→ EXERCISES TO COMPLETE:
a. List each defendant named in SourceOne Group's counterclaim in the court opinion, along with the short name the opinion gives that defendant.
b. Rewrite the paragraph of the court opinion that begins "Third party defendant SourceOne Group" as a short bulleted list that keeps its main facts.
c. Carry on the court opinion from the point where it stops.

→ PASSAGE TO READ:
========================

LM INSURANCE CORPORATION, PLAINTIFF,
v.
FED EQUITIES, INC., MERR, INC., AFFILIATED INSURANCE AGENCY, INC., AND ROBERT GRIMM, DEFENDANTS/THIRD-PARTY PLAINTIFFS,
v.
SOURCEONE GROUP, INC., THIRD-PARTY DEFENDANT/COUNTERCLAIMANT



The opinion of the court was delivered by: Judge Joan B. Gottschall

MEMORANDUM OPINION AND ORDER

Third party defendant SourceOne Group, Inc. ("SOG") has filed a counterclaim against defendants Fed Equities, Inc. ("Fed Equities"), Merr, Inc. ("Merr"), Affiliated Insurance Agency, Inc. ("AIA"), and Robert Grimm ("Grimm") (collectively "AIA/Merriman") alleging negligence. Presently before the court is the defendants' motion for summary judgment on SOG's counterclaim. For the reasons set forth below, defendants' motion for summary judgment with respect to defendants Merr and Grimm is denied, and defendants' motion for summary judgment with respect to defendants Fed Equities and AIA is granted.

========================

→ ENTRIES PROVIDED:
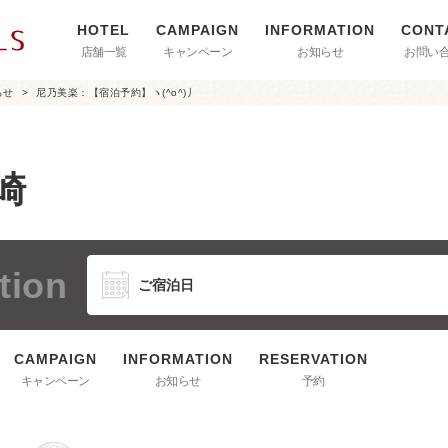
店舗一覧
キャンペーン
お知らせ
お問い
らせ
尼乃美楽：【宿泊予約】ヽ(^o^)丿
崎
tion
キャンペーン
お知らせ
予約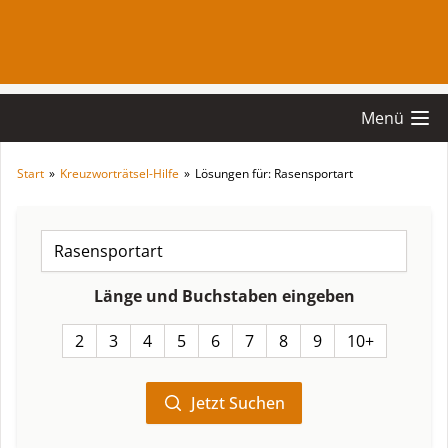
Menü
Start
»
Kreuzworträtsel-Hilfe
»
Lösungen für: Rasensportart
Länge und Buchstaben eingeben
2
3
4
5
6
7
8
9
10+
Jetzt Suchen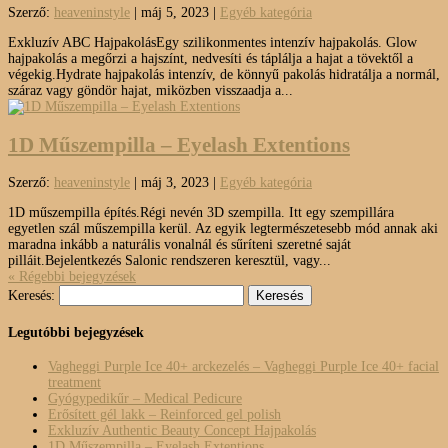
Szerző:
heaveninstyle
|
máj 5, 2023
|
Egyéb kategória
Exkluzív ABC HajpakolásEgy szilikonmentes intenzív hajpakolás. Glow
hajpakolás a megőrzi a hajszínt, nedvesíti és táplálja a hajat a tövektől a
végekig.Hydrate hajpakolás intenzív, de könnyű pakolás hidratálja a normál,
száraz vagy göndör hajat, miközben visszaadja a...
1D Műszempilla – Eyelash Extentions
Szerző:
heaveninstyle
|
máj 3, 2023
|
Egyéb kategória
1D műszempilla építés.Régi nevén 3D szempilla. Itt egy szempillára
egyetlen szál műszempilla kerül. Az egyik legtermészetesebb mód annak aki
maradna inkább a naturális vonalnál és sűríteni szeretné saját
pilláit.Bejelentkezés Salonic rendszeren keresztül, vagy...
« Régebbi bejegyzések
Keresés:
Legutóbbi bejegyzések
Vagheggi Purple Ice 40+ arckezelés – Vagheggi Purple Ice 40+ facial
treatment
Gyógypedikűr – Medical Pedicure
Erősített gél lakk – Reinforced gel polish
Exkluzív Authentic Beauty Concept Hajpakolás
1D Műszempilla – Eyelash Extentions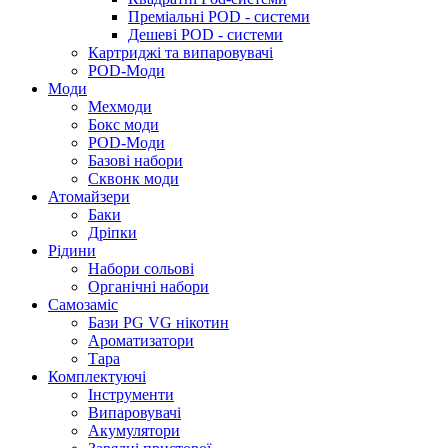
Преміальні POD - системи
Дешеві POD - системи
Картриджі та випаровувачі
POD-Моди
Моди
Мехмоди
Бокс моди
POD-Моди
Базові набори
Сквонк моди
Атомайзери
Баки
Дріпки
Рідини
Набори сольові
Органічні набори
Самозаміс
Бази PG VG нікотин
Ароматизатори
Тара
Комплектуючі
Інструменти
Випаровувачі
Акумулятори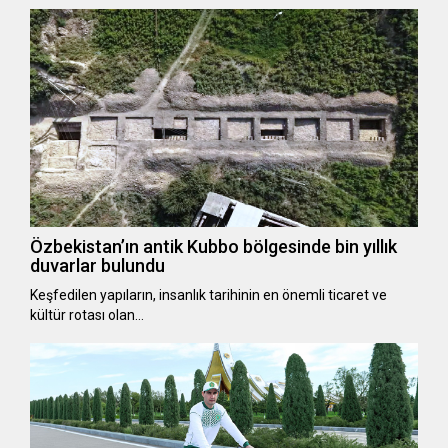
Özbekistan’ın antik Kubbo bölgesinde bin yıllık
duvarlar bulundu
Keşfedilen yapıların, insanlık tarihinin en önemli ticaret ve
kültür rotası olan…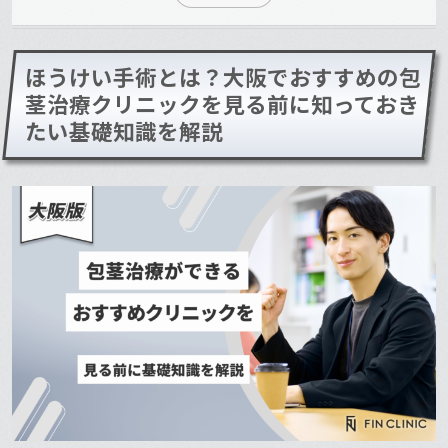
ほうけい手術とは？大阪でおすすめの包
茎治療クリニックを見る前に知っておき
たい基礎知識を解説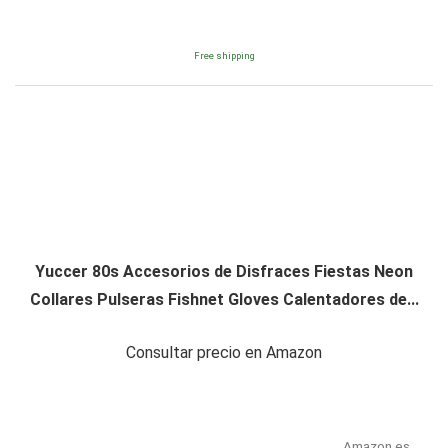
Free shipping
Yuccer 80s Accesorios de Disfraces Fiestas Neon
Collares Pulseras Fishnet Gloves Calentadores de...
Consultar precio en Amazon
Amazon.es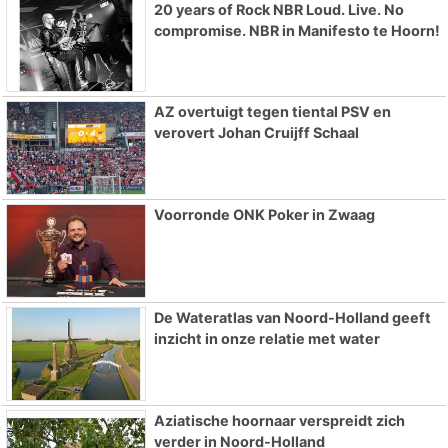
20 years of Rock NBR Loud. Live. No
compromise. NBR in Manifesto te Hoorn!
AZ overtuigt tegen tiental PSV en
verovert Johan Cruijff Schaal
Voorronde ONK Poker in Zwaag
De Wateratlas van Noord-Holland geeft
inzicht in onze relatie met water
Aziatische hoornaar verspreidt zich
verder in Noord-Holland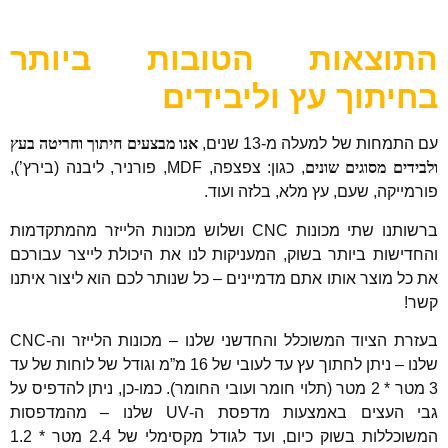
התוצאות הטובות ביותר
בחיתוך עץ וליבידים
עם התמחות של למעלה מ-13 שנים,
אנו מבצעים חיתוך וחריטה בעץ
ולבידים מסוגים שונים
, כגון: צפצפה, MDF, פורניר, ליבנה (בירץ’),
פורמייקה, שעם, עץ מלא, בלזה ועוד.
ברשותנו שתי מכונות CNC ושלוש מכונות הלייזר מהמתקדמות
והחדישות ביותר בשוק, המעניקות לנו את היכולת לייצר עבורכם
את כל מוצר אותו אתם מדמיינים – כל שנותר לכם הוא ליצור איתנו
קשר!
בעזרת הציוד המשוכלל והחדשני שלנו – מכונות הלייזר וה-CNC
שלנו – ניתן לחתוך עץ עד לעובי של 16 מ”מ וגודל של לוחות של עד
3 מטר * 2 מטר (תלוי חומר ועובי החומר). כמו-כן, ניתן להדפיס על
גבי העצים באמצעות מדפסת ה-UV שלנו – מהמדפסות
המשוכללות בשוק כיום, ועד לגודל מקסימלי של 2.4 מטר * 1.2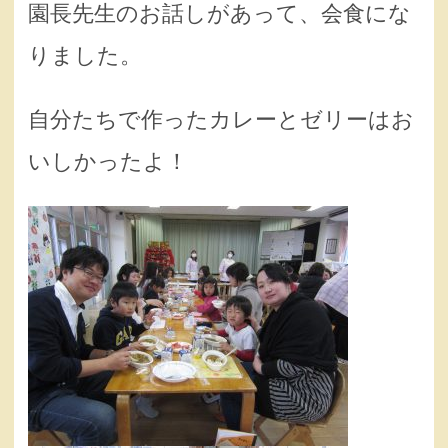
園長先生のお話しがあって、会食にな
りました。
自分たちで作ったカレーとゼリーはお
いしかったよ！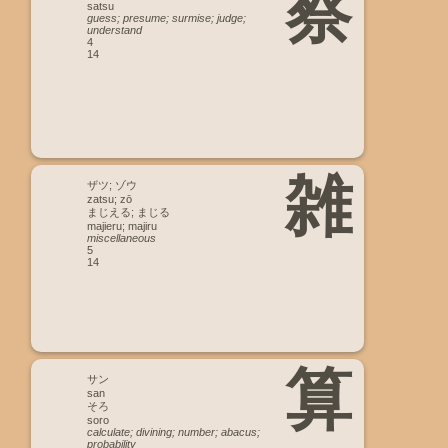
察
satsu
guess; presume; surmise; judge;
understand
4
14
雑
ザツ; ゾウ
zatsu; zō
まじえる; まじる
majieru; majiru
miscellaneous
5
14
算
サン
san
そろ
soro
calculate; divining; number; abacus;
probability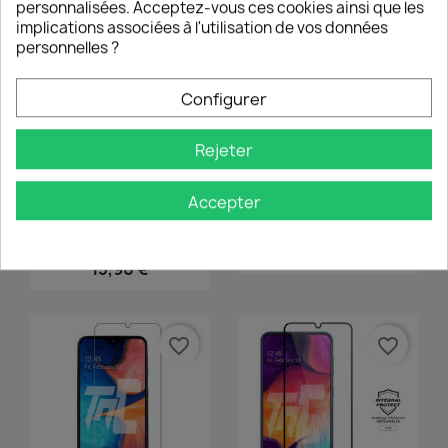
personnalisées. Acceptez-vous ces cookies ainsi que les
14,90 €
14,90 €
implications associées à l'utilisation de vos données
personnelles ?
favorite_border
favorite_border
Configurer
Rejeter
Accepter
Aperçu rapide
Aperçu rapide


Samsung Galaxy A70 -
Samsung Galaxy A60 -
Verre...
Verre...
15,90 €
(1 avis)
15,90 €
favorite_border
favorite_border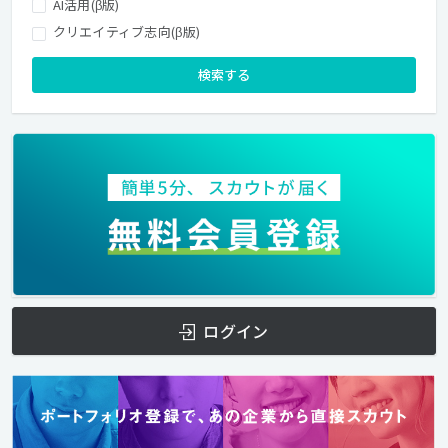
AI活用(β版)
クリエイティブ志向(β版)
検索する
ログイン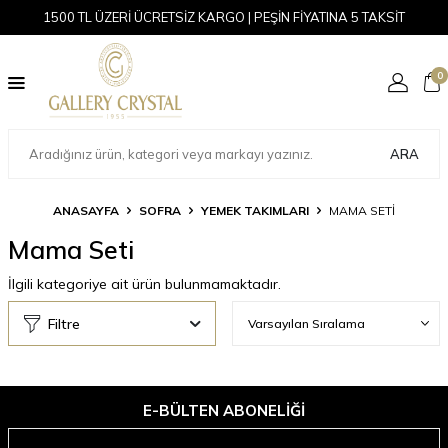
1500 TL ÜZERİ ÜCRETSİZ KARGO | PEŞİN FİYATINA 5 TAKSİT
0
ARA
ANASAYFA
SOFRA
YEMEK TAKIMLARI
MAMA SETI
Mama Seti
İlgili kategoriye ait ürün bulunmamaktadır.
Filtre
E-BÜLTEN ABONELIĞI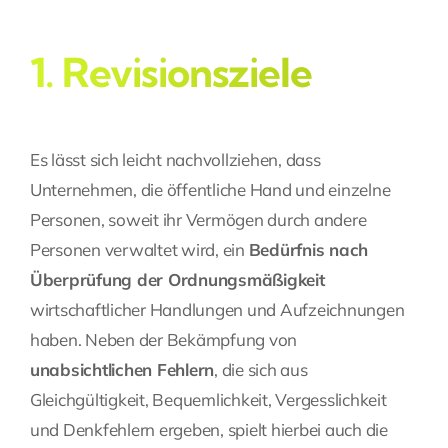
1. Revisionsziele
Es lässt sich leicht nachvollziehen, dass
Unternehmen, die öffentliche Hand und einzelne
Personen, soweit ihr Vermögen durch andere
Personen verwaltet wird, ein
Bedürfnis nach
Überprüfung der Ordnungsmäßigkeit
wirtschaftlicher Handlungen und Aufzeichnungen
haben. Neben der Bekämpfung von
unabsichtlichen Fehlern
, die sich aus
Gleichgültigkeit, Bequemlichkeit, Vergesslichkeit
und Denkfehlern ergeben, spielt hierbei auch die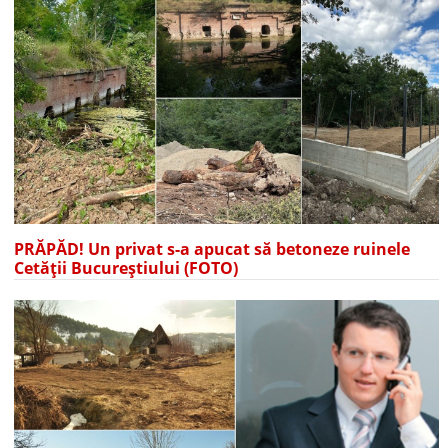
PRĂPĂD! Un privat s-a apucat să betoneze ruinele
Cetății Bucureștiului (FOTO)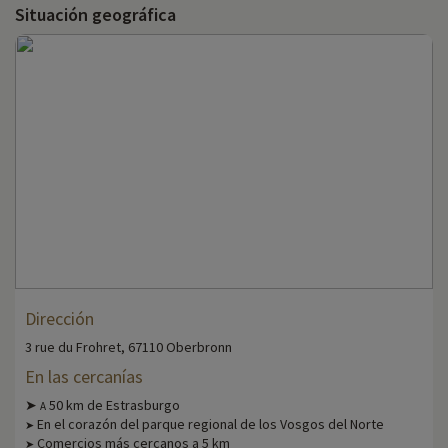
Situación geográfica
Dirección
3 rue du Frohret, 67110 Oberbronn
En las cercanías
➤
50 km de Estrasburgo
A
En el corazón del parque regional de los Vosgos del Norte
➤
Comercios más cercanos a 5 km
➤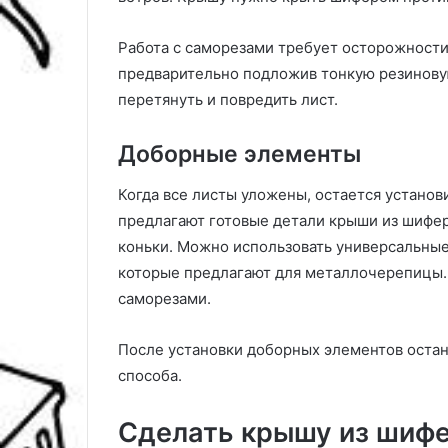
Работа с саморезами требует осторожности
предварительно подложив тонкую резиновую
перетянуть и повредить лист.
Доборные элементы
Когда все листы уложены, остается устано
предлагают готовые детали крыши из шифер
коньки. Можно использовать универсальные
которые предлагают для металлочерепицы.
саморезами.
После установки доборных элементов остане
способа.
Сделать крышу из шифе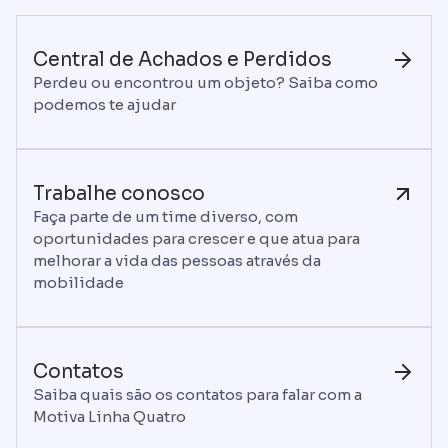
Central de Achados e Perdidos
Perdeu ou encontrou um objeto? Saiba como
podemos te ajudar
Trabalhe conosco
Faça parte de um time diverso, com
oportunidades para crescer e que atua para
melhorar a vida das pessoas através da
mobilidade
Contatos
Saiba quais são os contatos para falar com a
Motiva Linha Quatro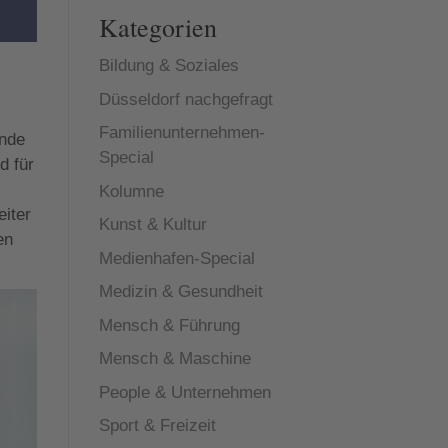
Kategorien
Bildung & Soziales
Düsseldorf nachgefragt
Familienunternehmen-
unde
Special
d für
Kolumne
eiter
Kunst & Kultur
en
Medienhafen-Special
Medizin & Gesundheit
Mensch & Führung
Mensch & Maschine
People & Unternehmen
Sport & Freizeit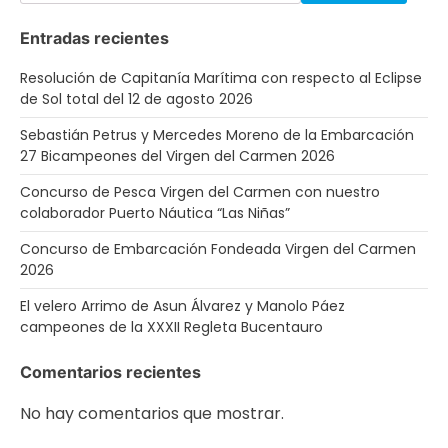
Entradas recientes
Resolución de Capitanía Marítima con respecto al Eclipse
de Sol total del 12 de agosto 2026
Sebastián Petrus y Mercedes Moreno de la Embarcación
27 Bicampeones del Virgen del Carmen 2026
Concurso de Pesca Virgen del Carmen con nuestro
colaborador Puerto Náutica “Las Niñas”
Concurso de Embarcación Fondeada Virgen del Carmen
2026
El velero Arrimo de Asun Álvarez y Manolo Páez
campeones de la XXXII Regleta Bucentauro
Comentarios recientes
No hay comentarios que mostrar.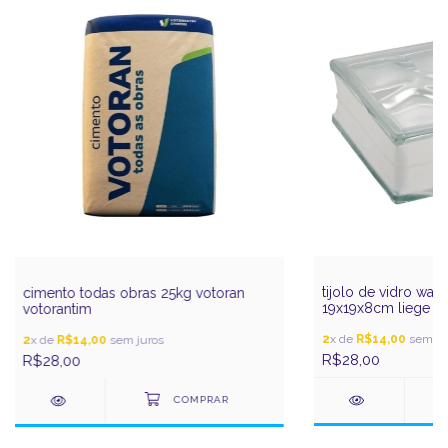
tijolo de vidro wav
cimento todas obras 25kg votoran
19x19x8cm liege
votorantim
2
x de
R$14,00
sem ju
2
x de
R$14,00
sem juros
R$28,00
R$28,00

========================

→ SOLVED TASKS:
a.
- Fed Equities, Inc. ("Fed Equities")
- Merr, Inc. ("Merr")
- Affiliated Insurance Agency, Inc. ("AIA")
- Robert Grimm ("Grimm")

b.
- SourceOne Group, Inc. (SOG), the third-party defendant, has filed a negligence counterclaim.
- It is against Fed Equities, Merr, AIA and Robert Grimm, called "AIA/Merriman" together.
- The defendants have moved for summary judgment on that counterclaim.
- The motion is denied as to Merr and Grimm.
- The motion is granted as to Fed Equities and AIA.

c.
I. BACKGROUND

Third party defendant SOG is a professional employer organization (a "PEO"). PEOs typically provide human resources-related services to their client companies; such services typically include benefits and payroll administration, as well as procuring insurance. Since PEOs may represent several different clients involved in a similar line of business, they may receive favorable group rates, a savings that they can then pass on to their clients. In late 2002, SOG was the PEO for several minor league sports franchises, including the Quad City Mallards (hockey), Rockford Ice Hogs (hockey), and Georgia Force (arena football). SOG, through its then-insurance broker, the DuPre Agency of California, had obtained a workers' compensation insurance policy, no. WC5-34535147-012 (the "012 policy"), with plaintiff Liberty Mutual Insurance Corp. ("LM"). All Illinois companies are required by statute to provide workers' compensation, and this requirement is typically satisfied via the acquisition of a workers' compensation insurance policy. See generally 820 ILCS § 305/1, et seq.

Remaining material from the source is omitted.